When i proved that:
Let $(H,\|\cdot\|_q)$ be a Hilbert Space (over $\mathbb{R}$). Let $w_1\in W<H$ ($W$ is a subspace of $H$) and $v\in H$, such that $v-w_1\in W^\perp$. Prove that $w_1$ is the best approximation of $W$ to $v$ , i.e., prove that $\|w_1-v\|_q\leq \|w-v\|_q \quad \forall w\in W$
I came up with the question: Is the converse also valid?, i.e. If $w_1$ is the best approximation to $v$ of $W$, is then $v-w_1 \in W^\perp$?
First, I thought very specific, If I had an orthogonal set, say: $\lbrace u_1,u_2,\ldots,u_n\rbrace \subset H$, then I know that the best approximation to $v\in H$ of $W$ is $\sum_{i=1}^n q(v,u_i)u_i$ and $v-\sum_{i=1}^n q(v,u_i)u_i\in W^\perp$. But, is this true in general?, i.e. that for every Hilbert Space, and given the $v\in H$, and $W<H$, can we construct an orthogonal set such that the sum (similar to the sum above) is in $W^\perp$?
Thanks in advance.
Yes. The standard argument goes like this.

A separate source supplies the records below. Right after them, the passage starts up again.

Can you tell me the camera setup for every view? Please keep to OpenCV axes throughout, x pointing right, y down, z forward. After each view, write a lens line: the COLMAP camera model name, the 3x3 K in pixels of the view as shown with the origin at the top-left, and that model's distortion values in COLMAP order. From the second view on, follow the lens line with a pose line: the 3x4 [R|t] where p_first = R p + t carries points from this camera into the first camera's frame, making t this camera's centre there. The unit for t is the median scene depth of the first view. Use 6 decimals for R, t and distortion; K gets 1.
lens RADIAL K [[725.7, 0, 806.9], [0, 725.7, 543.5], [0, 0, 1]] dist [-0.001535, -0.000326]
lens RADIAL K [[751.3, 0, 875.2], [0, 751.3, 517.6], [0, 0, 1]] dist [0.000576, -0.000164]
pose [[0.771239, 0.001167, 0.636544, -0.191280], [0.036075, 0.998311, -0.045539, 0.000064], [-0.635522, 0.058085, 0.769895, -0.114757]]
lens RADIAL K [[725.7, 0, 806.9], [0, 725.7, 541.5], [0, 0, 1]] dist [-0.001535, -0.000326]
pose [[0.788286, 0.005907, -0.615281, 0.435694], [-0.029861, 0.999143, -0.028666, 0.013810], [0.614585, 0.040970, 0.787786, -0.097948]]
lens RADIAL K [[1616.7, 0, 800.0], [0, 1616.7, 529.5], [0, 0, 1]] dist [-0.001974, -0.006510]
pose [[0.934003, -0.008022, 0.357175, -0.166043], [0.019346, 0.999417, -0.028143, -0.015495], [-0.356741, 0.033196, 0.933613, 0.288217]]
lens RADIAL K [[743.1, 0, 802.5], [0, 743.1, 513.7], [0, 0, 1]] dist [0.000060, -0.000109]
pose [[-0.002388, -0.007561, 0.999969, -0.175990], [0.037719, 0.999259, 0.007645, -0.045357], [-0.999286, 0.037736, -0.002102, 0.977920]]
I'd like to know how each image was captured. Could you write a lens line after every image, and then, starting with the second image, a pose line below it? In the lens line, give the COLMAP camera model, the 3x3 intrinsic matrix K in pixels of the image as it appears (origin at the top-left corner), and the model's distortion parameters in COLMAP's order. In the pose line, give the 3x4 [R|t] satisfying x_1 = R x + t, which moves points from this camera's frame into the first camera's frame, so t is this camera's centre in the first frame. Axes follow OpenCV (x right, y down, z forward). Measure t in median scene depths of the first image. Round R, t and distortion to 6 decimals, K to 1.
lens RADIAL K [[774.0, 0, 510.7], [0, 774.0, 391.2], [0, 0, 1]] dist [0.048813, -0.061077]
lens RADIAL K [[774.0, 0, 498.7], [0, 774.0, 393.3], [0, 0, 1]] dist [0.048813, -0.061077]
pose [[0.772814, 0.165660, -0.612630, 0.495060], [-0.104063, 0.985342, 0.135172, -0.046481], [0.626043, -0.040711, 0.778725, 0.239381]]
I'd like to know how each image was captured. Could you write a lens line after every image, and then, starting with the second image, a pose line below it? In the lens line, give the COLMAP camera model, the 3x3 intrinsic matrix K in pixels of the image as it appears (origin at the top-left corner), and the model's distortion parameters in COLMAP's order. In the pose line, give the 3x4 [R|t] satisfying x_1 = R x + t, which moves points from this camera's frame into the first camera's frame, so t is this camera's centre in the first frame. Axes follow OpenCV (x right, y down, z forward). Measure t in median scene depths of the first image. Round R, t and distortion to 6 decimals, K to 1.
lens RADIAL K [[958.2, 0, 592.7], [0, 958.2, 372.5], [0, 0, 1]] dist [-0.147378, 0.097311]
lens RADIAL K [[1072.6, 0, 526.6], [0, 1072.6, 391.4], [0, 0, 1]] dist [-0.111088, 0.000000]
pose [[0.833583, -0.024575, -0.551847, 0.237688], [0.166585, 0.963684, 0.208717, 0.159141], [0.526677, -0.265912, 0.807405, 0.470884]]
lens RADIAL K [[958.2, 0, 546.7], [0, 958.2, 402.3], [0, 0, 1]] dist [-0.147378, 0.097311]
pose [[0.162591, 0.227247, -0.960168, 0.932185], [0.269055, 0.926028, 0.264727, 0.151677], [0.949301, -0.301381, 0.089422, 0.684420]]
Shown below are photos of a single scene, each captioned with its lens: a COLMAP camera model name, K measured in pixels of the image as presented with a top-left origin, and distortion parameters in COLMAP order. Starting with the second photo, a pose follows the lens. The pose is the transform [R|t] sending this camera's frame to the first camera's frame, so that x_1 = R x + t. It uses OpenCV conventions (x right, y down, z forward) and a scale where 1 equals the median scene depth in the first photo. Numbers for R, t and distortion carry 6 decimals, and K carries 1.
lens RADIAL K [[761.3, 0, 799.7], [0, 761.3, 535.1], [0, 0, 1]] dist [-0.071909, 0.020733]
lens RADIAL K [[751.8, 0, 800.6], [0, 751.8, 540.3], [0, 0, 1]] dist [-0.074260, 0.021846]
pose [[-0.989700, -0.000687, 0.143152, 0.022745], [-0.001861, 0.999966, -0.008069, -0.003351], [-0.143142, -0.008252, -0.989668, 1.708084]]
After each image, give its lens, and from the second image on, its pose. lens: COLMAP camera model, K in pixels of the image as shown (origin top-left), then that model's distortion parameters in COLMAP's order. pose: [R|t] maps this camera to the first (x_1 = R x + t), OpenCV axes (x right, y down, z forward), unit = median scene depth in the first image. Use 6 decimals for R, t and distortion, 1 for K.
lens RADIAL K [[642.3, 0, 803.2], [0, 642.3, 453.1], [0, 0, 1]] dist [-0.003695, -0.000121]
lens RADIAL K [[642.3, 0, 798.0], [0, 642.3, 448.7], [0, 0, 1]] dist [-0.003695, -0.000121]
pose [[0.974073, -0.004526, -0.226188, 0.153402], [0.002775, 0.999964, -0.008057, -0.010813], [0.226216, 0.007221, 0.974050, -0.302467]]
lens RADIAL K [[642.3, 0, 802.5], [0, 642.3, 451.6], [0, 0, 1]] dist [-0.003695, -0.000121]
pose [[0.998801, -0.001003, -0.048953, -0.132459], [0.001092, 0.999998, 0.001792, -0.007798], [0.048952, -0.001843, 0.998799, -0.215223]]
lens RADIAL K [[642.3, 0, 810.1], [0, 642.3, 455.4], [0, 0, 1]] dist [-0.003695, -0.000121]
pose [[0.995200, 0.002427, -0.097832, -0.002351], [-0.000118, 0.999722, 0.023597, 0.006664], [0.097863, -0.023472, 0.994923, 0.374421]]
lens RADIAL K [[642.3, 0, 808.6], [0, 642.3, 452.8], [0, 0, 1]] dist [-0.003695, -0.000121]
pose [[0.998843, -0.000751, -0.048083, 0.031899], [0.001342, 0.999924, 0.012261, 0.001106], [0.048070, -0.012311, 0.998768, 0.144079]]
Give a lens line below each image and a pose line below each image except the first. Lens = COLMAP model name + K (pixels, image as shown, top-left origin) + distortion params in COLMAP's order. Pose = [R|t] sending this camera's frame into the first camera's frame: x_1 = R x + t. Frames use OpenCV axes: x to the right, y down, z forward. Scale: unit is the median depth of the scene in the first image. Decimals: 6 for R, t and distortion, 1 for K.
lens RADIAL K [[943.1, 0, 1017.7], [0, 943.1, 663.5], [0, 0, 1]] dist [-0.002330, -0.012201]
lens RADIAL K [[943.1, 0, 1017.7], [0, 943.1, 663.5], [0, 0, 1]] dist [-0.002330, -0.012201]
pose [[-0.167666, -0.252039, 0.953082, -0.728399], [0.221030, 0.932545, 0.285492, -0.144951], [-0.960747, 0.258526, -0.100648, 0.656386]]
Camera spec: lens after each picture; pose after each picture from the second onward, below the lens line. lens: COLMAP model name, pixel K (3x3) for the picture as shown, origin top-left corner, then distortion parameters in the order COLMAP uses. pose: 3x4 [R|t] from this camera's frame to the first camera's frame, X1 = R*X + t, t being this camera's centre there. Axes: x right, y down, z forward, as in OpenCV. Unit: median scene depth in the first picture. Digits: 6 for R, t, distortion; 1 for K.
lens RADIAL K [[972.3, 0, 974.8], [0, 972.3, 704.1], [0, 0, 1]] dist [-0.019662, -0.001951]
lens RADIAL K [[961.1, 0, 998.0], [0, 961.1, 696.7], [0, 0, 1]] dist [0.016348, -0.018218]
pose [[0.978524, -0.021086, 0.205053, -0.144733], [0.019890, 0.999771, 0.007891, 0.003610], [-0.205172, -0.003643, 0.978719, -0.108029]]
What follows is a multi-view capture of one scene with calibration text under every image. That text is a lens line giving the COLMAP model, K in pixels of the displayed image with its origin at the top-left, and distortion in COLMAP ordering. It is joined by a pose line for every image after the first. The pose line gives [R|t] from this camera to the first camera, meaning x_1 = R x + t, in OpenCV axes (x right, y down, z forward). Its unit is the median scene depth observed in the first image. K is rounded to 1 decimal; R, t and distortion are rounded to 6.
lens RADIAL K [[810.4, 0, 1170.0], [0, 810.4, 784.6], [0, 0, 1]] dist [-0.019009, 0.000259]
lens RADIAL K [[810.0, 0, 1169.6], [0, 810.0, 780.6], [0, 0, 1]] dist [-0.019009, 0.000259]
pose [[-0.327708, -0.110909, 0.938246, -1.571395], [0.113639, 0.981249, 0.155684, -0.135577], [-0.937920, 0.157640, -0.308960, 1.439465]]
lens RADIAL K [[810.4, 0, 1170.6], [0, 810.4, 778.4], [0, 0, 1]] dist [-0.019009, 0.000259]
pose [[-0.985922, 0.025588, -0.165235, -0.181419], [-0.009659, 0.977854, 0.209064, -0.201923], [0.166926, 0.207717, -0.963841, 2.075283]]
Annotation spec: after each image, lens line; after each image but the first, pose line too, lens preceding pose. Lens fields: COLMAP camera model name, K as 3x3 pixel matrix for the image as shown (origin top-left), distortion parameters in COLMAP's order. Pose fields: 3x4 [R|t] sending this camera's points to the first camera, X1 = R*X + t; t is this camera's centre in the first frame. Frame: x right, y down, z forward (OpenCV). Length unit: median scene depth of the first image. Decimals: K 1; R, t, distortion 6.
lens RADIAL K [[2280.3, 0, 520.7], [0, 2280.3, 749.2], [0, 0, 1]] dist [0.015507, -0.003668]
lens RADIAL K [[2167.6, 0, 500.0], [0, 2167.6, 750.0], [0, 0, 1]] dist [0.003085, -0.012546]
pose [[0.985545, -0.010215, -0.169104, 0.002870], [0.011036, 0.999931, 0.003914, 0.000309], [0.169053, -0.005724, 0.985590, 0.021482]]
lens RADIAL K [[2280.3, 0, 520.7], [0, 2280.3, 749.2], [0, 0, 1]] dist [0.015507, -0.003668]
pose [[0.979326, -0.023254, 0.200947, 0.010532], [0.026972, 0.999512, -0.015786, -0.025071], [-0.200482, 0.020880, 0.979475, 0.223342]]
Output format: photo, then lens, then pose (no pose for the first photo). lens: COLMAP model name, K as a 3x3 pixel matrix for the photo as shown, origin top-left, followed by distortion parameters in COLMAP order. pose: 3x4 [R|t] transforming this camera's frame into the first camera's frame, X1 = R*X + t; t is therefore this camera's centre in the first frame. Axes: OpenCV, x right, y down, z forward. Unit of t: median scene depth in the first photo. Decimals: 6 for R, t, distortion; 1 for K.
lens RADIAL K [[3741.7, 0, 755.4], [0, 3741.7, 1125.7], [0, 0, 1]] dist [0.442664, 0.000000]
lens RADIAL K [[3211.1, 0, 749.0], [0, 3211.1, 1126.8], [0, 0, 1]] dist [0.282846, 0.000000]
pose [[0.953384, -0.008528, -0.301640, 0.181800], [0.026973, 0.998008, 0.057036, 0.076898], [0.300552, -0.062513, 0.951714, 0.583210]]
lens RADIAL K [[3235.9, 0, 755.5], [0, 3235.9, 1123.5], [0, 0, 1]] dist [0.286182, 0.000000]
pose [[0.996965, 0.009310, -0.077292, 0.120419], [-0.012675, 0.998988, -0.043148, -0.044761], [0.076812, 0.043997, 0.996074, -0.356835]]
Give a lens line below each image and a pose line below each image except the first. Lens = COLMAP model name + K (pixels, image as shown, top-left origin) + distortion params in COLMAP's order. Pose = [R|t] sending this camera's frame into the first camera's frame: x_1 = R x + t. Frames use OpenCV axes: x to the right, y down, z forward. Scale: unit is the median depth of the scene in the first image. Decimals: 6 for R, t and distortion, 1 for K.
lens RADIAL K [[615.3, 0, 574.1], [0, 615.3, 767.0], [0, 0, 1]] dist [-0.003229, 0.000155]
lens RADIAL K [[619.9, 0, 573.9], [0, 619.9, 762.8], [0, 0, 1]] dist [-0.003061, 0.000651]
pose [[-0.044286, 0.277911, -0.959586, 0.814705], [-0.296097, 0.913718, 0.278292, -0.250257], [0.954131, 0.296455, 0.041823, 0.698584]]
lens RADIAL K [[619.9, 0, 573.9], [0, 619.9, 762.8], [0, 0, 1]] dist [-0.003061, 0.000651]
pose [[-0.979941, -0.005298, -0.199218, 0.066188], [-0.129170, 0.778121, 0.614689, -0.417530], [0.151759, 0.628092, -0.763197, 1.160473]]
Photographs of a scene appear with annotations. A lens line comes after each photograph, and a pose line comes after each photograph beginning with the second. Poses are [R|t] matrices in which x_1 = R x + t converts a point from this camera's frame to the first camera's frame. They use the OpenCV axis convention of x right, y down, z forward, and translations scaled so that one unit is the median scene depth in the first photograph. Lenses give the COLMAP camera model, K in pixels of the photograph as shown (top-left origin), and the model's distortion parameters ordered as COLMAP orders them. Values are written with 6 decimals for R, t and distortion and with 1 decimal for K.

Suppose $w_1$ is the best approximation. Let $w \in W$ be arbitrary. Then for any $s \in \mathbb{R}$, we must have $\|w_1 -v\| \le \| (w_1 + sw) - v\|$. So if we set $\gamma(s) = \|w_1 + sw - v\|^2$, then $\gamma$ attains its minimum at $s=0$. Now expanding, $$\gamma(s) = \|w_1 - v\|^2 + 2 s \langle w_1 - v,w\rangle + s^2 \|w\|^2$$ from which it is clear that $\gamma$ is smooth in $s$ and its derivative is $$\gamma'(s) = 2 \langle w_1 - v,w \rangle + 2 s \|w\|^2.$$ Since it attains a minimum at $s=0$, we must have $$0 = \gamma'(0) = 2 \langle w_1 - v,w \rangle$$ so that $w_1 - v$ is orthogonal to $w$. But $w \in W$ was arbitrary.